Anak Tan Talanai terperanjat mendengar penuturan ayahandanya yang membukakan rahasia kesaktiannya agar dirinya dapat memenangkan pertarungan yang sangat sengit itu.
“Sebelum engkau membunuhku, perlu kiranya engkau mendengar penjelasanku dahulu,” kata Tan Talanai lagi. “Aku sungguh- sungguh telah melakukan kesalahan. Aku terlalu percaya pada ahli nujum istana ketika itu hingga membuangmu karena ketakutan dan kekhawatiranku bahwa aku akan mati di tanganmu! Aku serasa telah mendahului kehendakTuhan. Oleh karena itu aku memohon maaf padamu atas kesalahanku dan silakan engkau membunuhku jika ini memang telah menjadi kehendak Tuhan.”
Anak Tan Talanai langsung mendekati Tan Talanai. Bukan hendak menusukkan senjata pusakanya, melainkan memeluk kaki ayahandanya. Ia menangis dan memohon maaf atas kelancangan dan keberaniannya melawan ayahandanya itu. Ia terlalu menuruti kemarahan hatinya tanpa berpikir jernih.
Tan Talanai dan anaknya saling memaafkan. Bersamaan dengan bersatunya Tan Talanai dan anaknya itu maka perang antara Kerajaan Siam dan Kerajaan Jambi pun berakhir. Kedua kekuatan bahkan saling memaafkan meski sebelumnya saling serang untuk menggapai kemenangan.

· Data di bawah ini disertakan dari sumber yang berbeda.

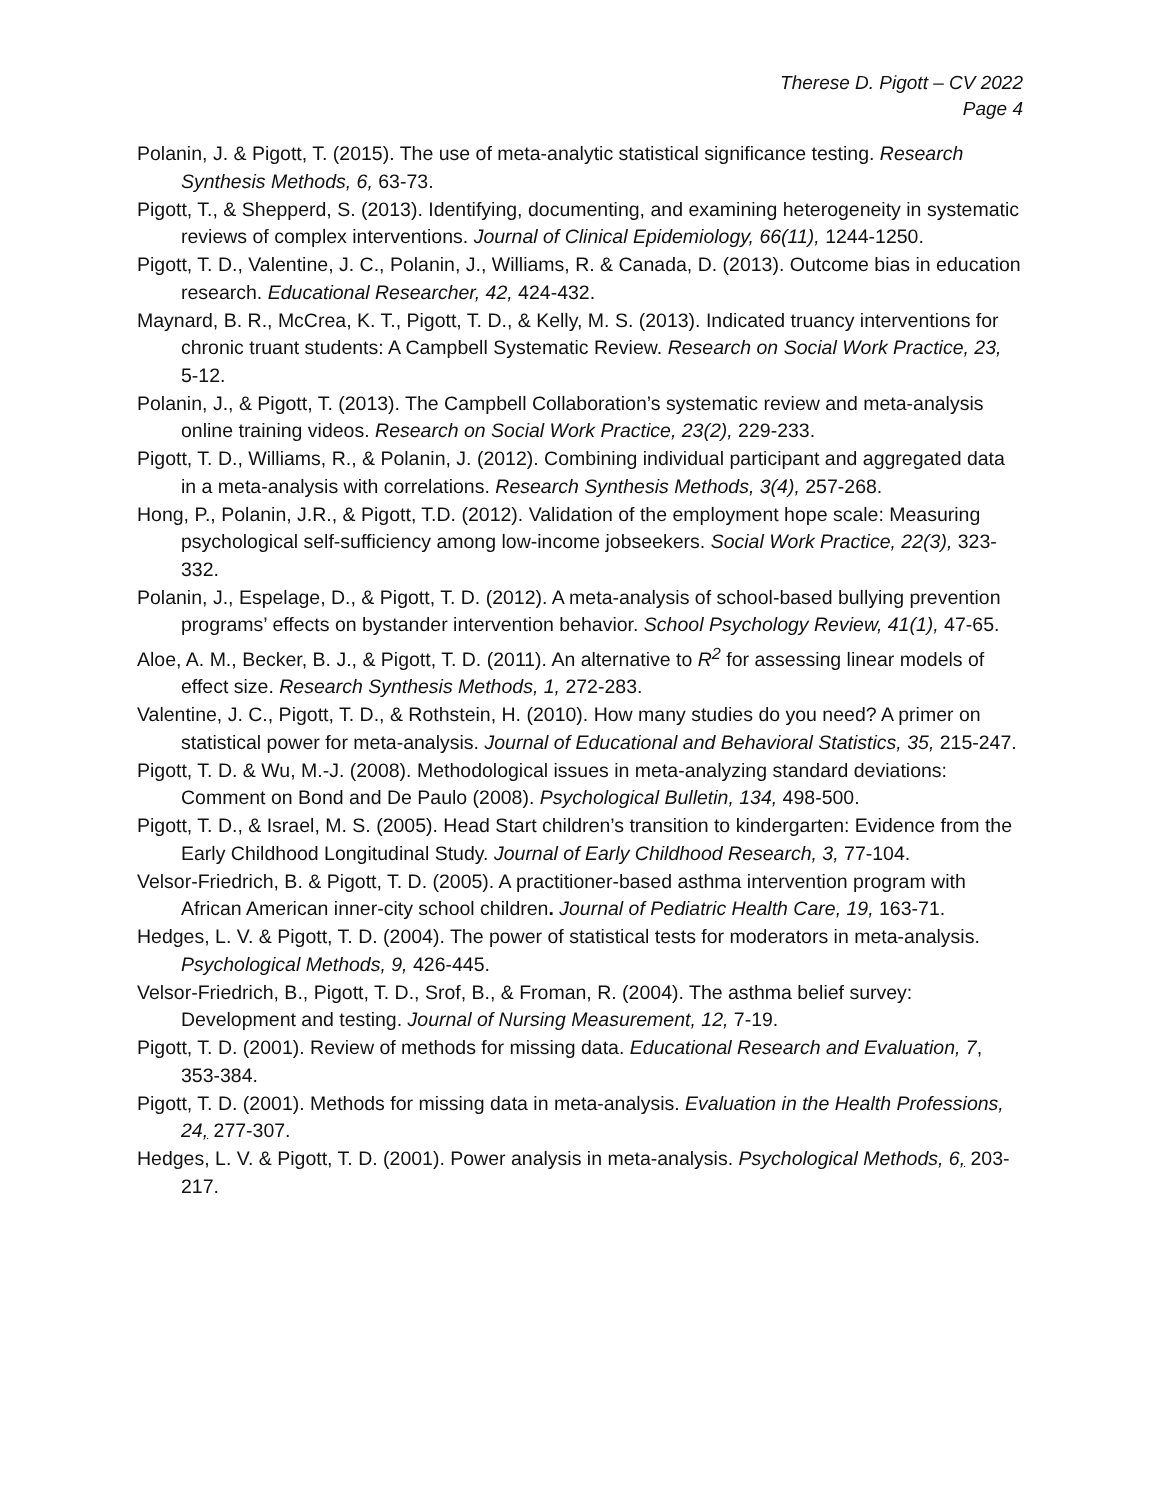Therese D. Pigott – CV 2022
Page 4
Polanin, J. & Pigott, T. (2015). The use of meta-analytic statistical significance testing. Research Synthesis Methods, 6, 63-73.
Pigott, T., & Shepperd, S. (2013). Identifying, documenting, and examining heterogeneity in systematic reviews of complex interventions. Journal of Clinical Epidemiology, 66(11), 1244-1250.
Pigott, T. D., Valentine, J. C., Polanin, J., Williams, R. & Canada, D. (2013). Outcome bias in education research. Educational Researcher, 42, 424-432.
Maynard, B. R., McCrea, K. T., Pigott, T. D., & Kelly, M. S. (2013). Indicated truancy interventions for chronic truant students: A Campbell Systematic Review. Research on Social Work Practice, 23, 5-12.
Polanin, J., & Pigott, T. (2013). The Campbell Collaboration’s systematic review and meta-analysis online training videos. Research on Social Work Practice, 23(2), 229-233.
Pigott, T. D., Williams, R., & Polanin, J. (2012). Combining individual participant and aggregated data in a meta-analysis with correlations. Research Synthesis Methods, 3(4), 257-268.
Hong, P., Polanin, J.R., & Pigott, T.D. (2012). Validation of the employment hope scale: Measuring psychological self-sufficiency among low-income jobseekers. Social Work Practice, 22(3), 323-332.
Polanin, J., Espelage, D., & Pigott, T. D. (2012). A meta-analysis of school-based bullying prevention programs’ effects on bystander intervention behavior. School Psychology Review, 41(1), 47-65.
Aloe, A. M., Becker, B. J., & Pigott, T. D. (2011). An alternative to R<sup>2</sup> for assessing linear models of effect size. Research Synthesis Methods, 1, 272-283.
Valentine, J. C., Pigott, T. D., & Rothstein, H. (2010). How many studies do you need? A primer on statistical power for meta-analysis. Journal of Educational and Behavioral Statistics, 35, 215-247.
Pigott, T. D. & Wu, M.-J. (2008). Methodological issues in meta-analyzing standard deviations: Comment on Bond and De Paulo (2008). Psychological Bulletin, 134, 498-500.
Pigott, T. D., & Israel, M. S. (2005). Head Start children’s transition to kindergarten: Evidence from the Early Childhood Longitudinal Study. Journal of Early Childhood Research, 3, 77-104.
Velsor-Friedrich, B. & Pigott, T. D. (2005). A practitioner-based asthma intervention program with African American inner-city school children. Journal of Pediatric Health Care, 19, 163-71.
Hedges, L. V. & Pigott, T. D. (2004). The power of statistical tests for moderators in meta-analysis. Psychological Methods, 9, 426-445.
Velsor-Friedrich, B., Pigott, T. D., Srof, B., & Froman, R. (2004). The asthma belief survey: Development and testing. Journal of Nursing Measurement, 12, 7-19.
Pigott, T. D. (2001). Review of methods for missing data. Educational Research and Evaluation, 7, 353-384.
Pigott, T. D. (2001). Methods for missing data in meta-analysis. Evaluation in the Health Professions, 24, 277-307.
Hedges, L. V. & Pigott, T. D. (2001). Power analysis in meta-analysis. Psychological Methods, 6, 203-217.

Anak Tan Talanai kemudian mengajak kedua orangtuanya itu menuju Siam. Mereka hidup berbahagia bersama Ratu Siam. Ia dan kedua orangtuanya terus tinggal di Siam. Anak Tan Talanai bahkan akhirnya menjadi Raja Siam. Raja-raja Siam berikutnya adalah anak keturunannya. Maka, hingga kini orang-orang pun masih percaya jika Raja Siam itu sesungguhnya berasal dari Jambi. Sementara itu orang-orang pun percaya jika Raja Jambi itu berasal dari Turki, berawal dari Tan Talanai.

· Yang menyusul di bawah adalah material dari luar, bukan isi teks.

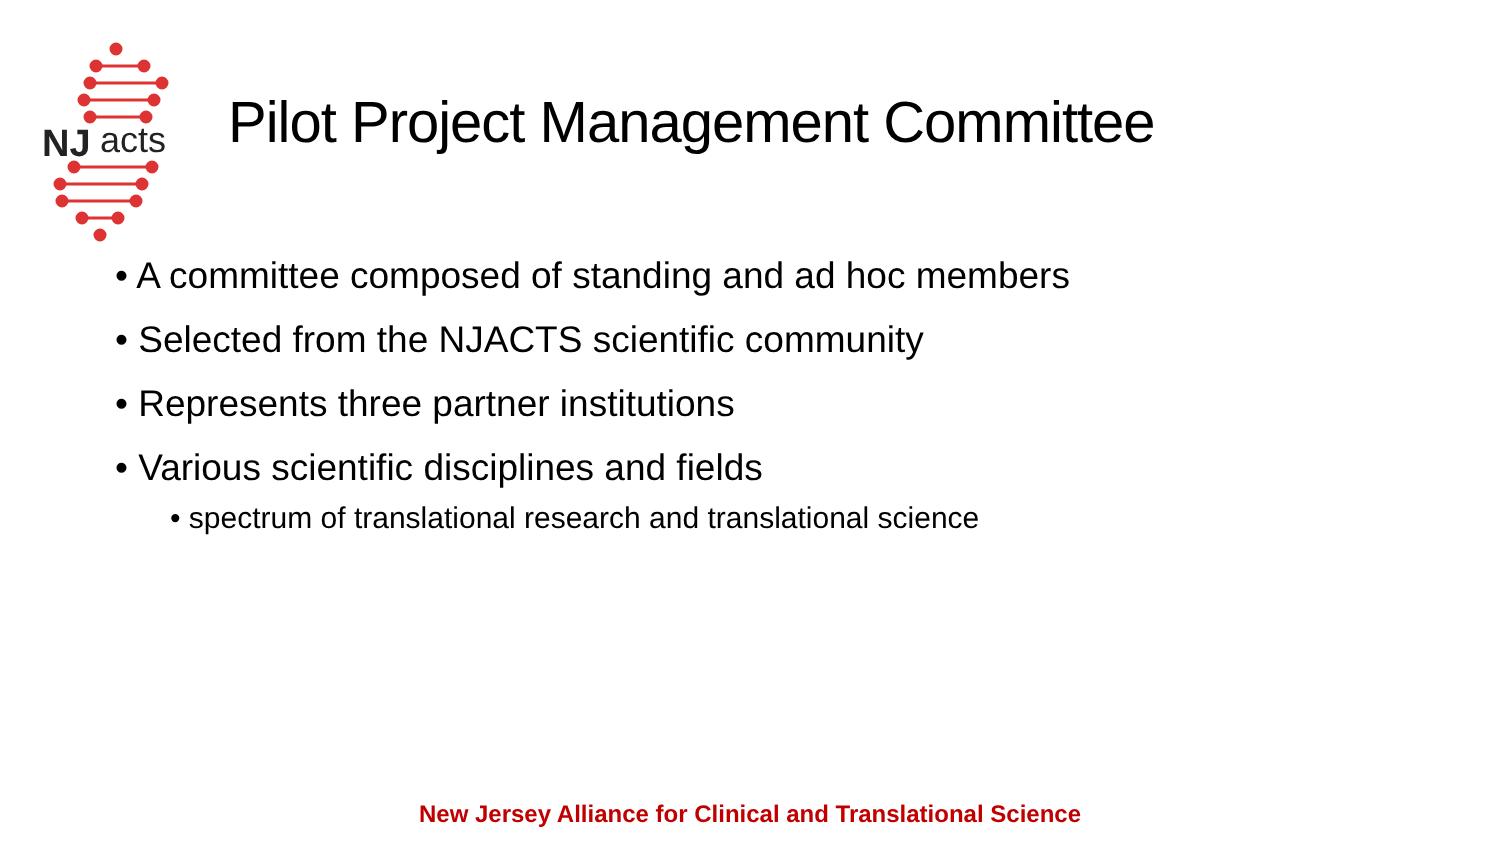NJ
acts
Pilot Project Management Committee
• A committee composed of standing and ad hoc members
• Selected from the NJACTS scientific community
• Represents three partner institutions
• Various scientific disciplines and fields
• spectrum of translational research and translational science
New Jersey Alliance for Clinical and Translational Science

Pesan moral dari cerita anak rakyat nusantara kisah tan talanai adalah sebuah kedurhakaan besar bagi seorang anak yang berani terhadap kedua orangtuanya. Antara keluarga memang sudan seharusnya saling memaafkan jika terjadi kesalahpahaman di antara mereka. Bersatu itu akan saling menguatkan, sementara bertengkar akan membawa perselisihan dan keruntuhan. Selain itu jangan percaya kepada ahli nujum karena jika mempercayainya kita akan dibawa kepada kesesatan.